IRVING (CBSDFW.COM) – Hostess Brands Inc. announced Friday that the company will be going out of business. The snack food maker, based in Irving, is best known for treats like Twinkies, Ding Dongs and Wonder Bread. Despite the popularity and nostalgia of these grocery store staples, Hostess is reportedly more than $860 million in debt.
The Bakery, Confectionary, Tobacco Workers and Grain Millers Union (BCTGM) went on strike November 9, shutting down production at over half of the company’s 36 plants. In response, Hostess permanently closed three bakeries earlier this week, sending more than 600 workers in Cincinnati, St. Louis and Seattle into unemployment. An additional 13 plants were said to be unsustainable.
Striking employees were given a 4:00 p.m. Thursday ultimatum to get back to work. But after that deadline passed without an agreement, the fate of the food company was sealed. “We simply do not have the financial resources to survive an ongoing national strike,” Hostess CEO Gregory Rayburn said in a statement on Wednesday.
The final contract offer made to workers included slashed wages, commissions and pensions. Union officials said that they wanted executives to feel the hardships caused by the company’s bankruptcy.
Back in January, the company sought bankruptcy protection for the second time in eight years. Hostess officials now expect to file a motion with the U.S. Bankruptcy Court and liquidate the entire business. Hostess has requested a hearing on the motion for Monday. Should the liquidation request be granted, the company’s operations could begin shutting down by Tuesday.

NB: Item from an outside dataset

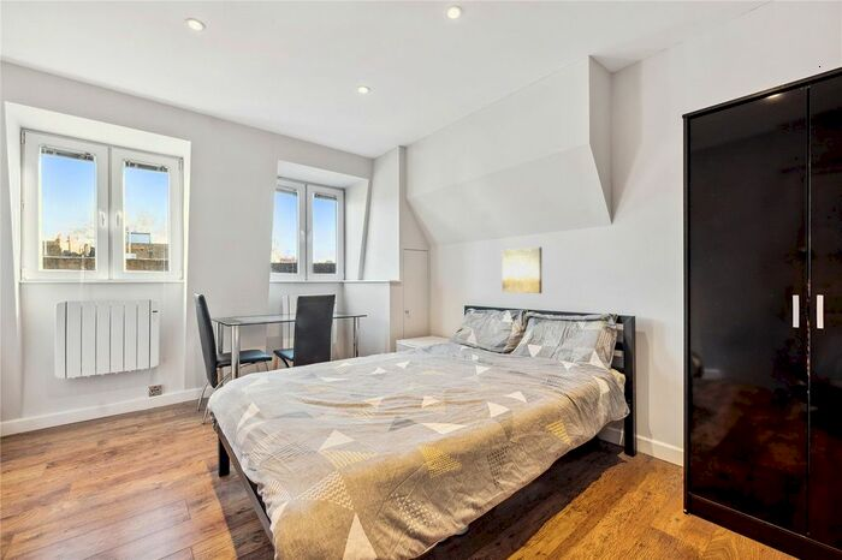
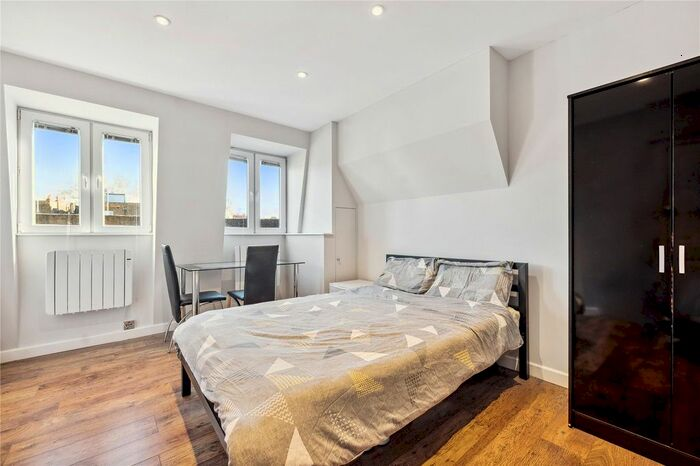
- wall art [502,246,542,294]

Remaining products will be sold until they are all gone, perhaps just a matter of days, but the famous brand names are not likely to go away. Most of them will probably be purchased by other snack makers. “Many people have worked incredibly long and hard to keep this from happening, but now Hostess Brands has no other alternative than to begin the process of winding down and preparing for the sale of our iconic brands,”Rayburn told his employees on the company’s website.
With news that the company is shutting down, an estimated 18,500 jobs will be lost nationwide, including some in North Texas. The company was founded in 1930. “We deeply regret the necessity of today’s decision, but we do not have the financial resources to weather an extended nationwide strike,” Rayburn reiterated on Friday morning.